I should be able to prove, using some nice properties of dyadic numbers that the Hilbert curve is indeed Lipschitz in this case (with $L=1$). I couldn't extend such proof to other curves which do not have any nice dyadic structure, for instance the Peano curve. I could attempt to write down the proof, but for the time being this is not helpful to the purpose of my question so I will postpone until someone requires it.
I have two questions:
- Does anybody have a proof of the fact that a particular space-filling curve is Lipschitz in the sense described above? I would be happy to see any proof, elementary or not.
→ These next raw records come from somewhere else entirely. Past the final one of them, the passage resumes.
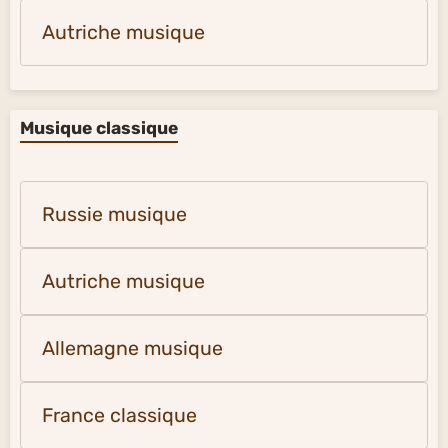
Autriche musique
Musique classique
Russie musique
Autriche musique
Allemagne musique
France classique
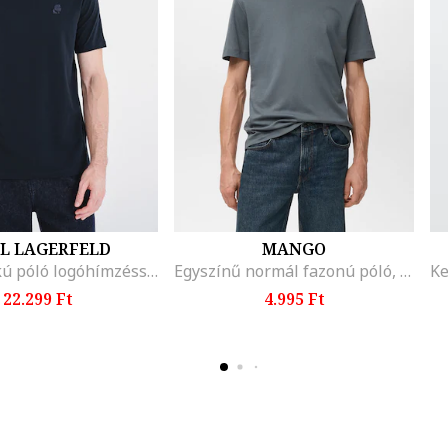
L LAGERFELD
MANGO
Kerek nyakú póló logóhímzéssel, Sötétkék
Egyszínű normál fazonú póló, Púderkék
22.299 Ft
4.995 Ft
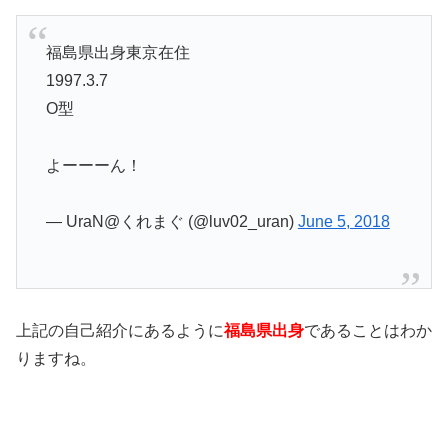
福島県出身東京在住
1997.3.7
O型
よーーーん！
— UraN@くれまぐ (@luv02_uran)
June 5, 2018
上記の自己紹介にあるように
福島県出身
であることはわか
りますね。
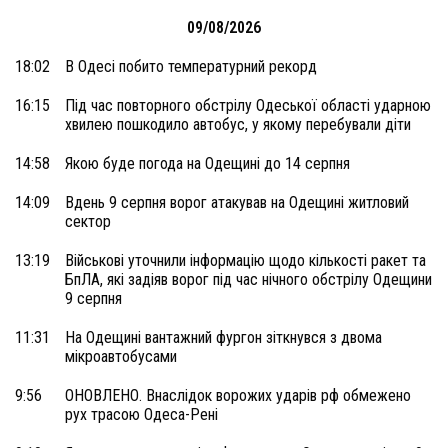
09/08/2026
18:02
В Одесі побито температурний рекорд
16:15
Під час повторного обстрілу Одеської області ударною
хвилею пошкодило автобус, у якому перебували діти
14:58
Якою буде погода на Одещині до 14 серпня
14:09
Вдень 9 серпня ворог атакував на Одещині житловий
сектор
13:19
Військові уточнили інформацію щодо кількості ракет та
БпЛА, які задіяв ворог під час нічного обстрілу Одещини
9 серпня
11:31
На Одещині вантажний фургон зіткнувся з двома
мікроавтобусами
9:56
ОНОВЛЕНО. Внаслідок ворожих ударів рф обмежено
рух трасою Одеса-Рені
- Is it true that any space-filling curve is Lipschitz? If yes, why? If not, is there a counterexample?
I'm interested in this because such a map is a typical example of a Lipschitz map which does not have any biLipschitz piece.
Any comment or partial answer is very welcome.
Solution 1:
First, notation/terminology: Talking about Lipschitz maps with respect to that nonstandard metric is a bad idea, simply because there exists a simple and much more standard way to say the same thing. Your function is Lipschitz with respect to that funny metric if $$|f(x)-f(y)|\le c|x-y|^{1/2}.$$ This is exactly the definition of $$f\in \mathrm{Lip}_{1/2}.$$That $\mathrm{Lip}_{1/2}$ thing is known as a Holder class.
Is every space-filling curve $\mathrm{Lip}_{1/2}$? Of course not. Silly counterexample: Say $f:[0,1]\to[0,1]^2$ is surjective. Say $g:[0,2]\to[0,1]^2$ and $g|_{[0,1]}=f$. Then $g$ is space-filling, and $g$ can do whatever you want on $[1,2]$.
Yes, the Hilbert curve $f$ is $\mathrm{Lip}_{1/2}$. This follows from the following: If $I=[j4^{-n},(j+1)4^{-n}]$ then $f(I)=[k2^{-n},(k+1)2^{-n}]\times[l2^{-n},(l+1)2^{-n}]$. Now if $x,y\in[0,1]$ then $x,y\in I_1\cup I_2=[j4^{-n},(j+2)4^{-n}]$ where $|x-y|\sim 4^{-n}$; since $f(I_2)\cap f(I_2)\ne\emptyset$ the diameter of $f(I_1\cup I_2)$ is less than $c2^{-n}$, and there you are.
I suspect the same applies to the Peano curve, with $3$ and $9$ in place of $2$ and $4$. Not sure, not really familiar with the construction.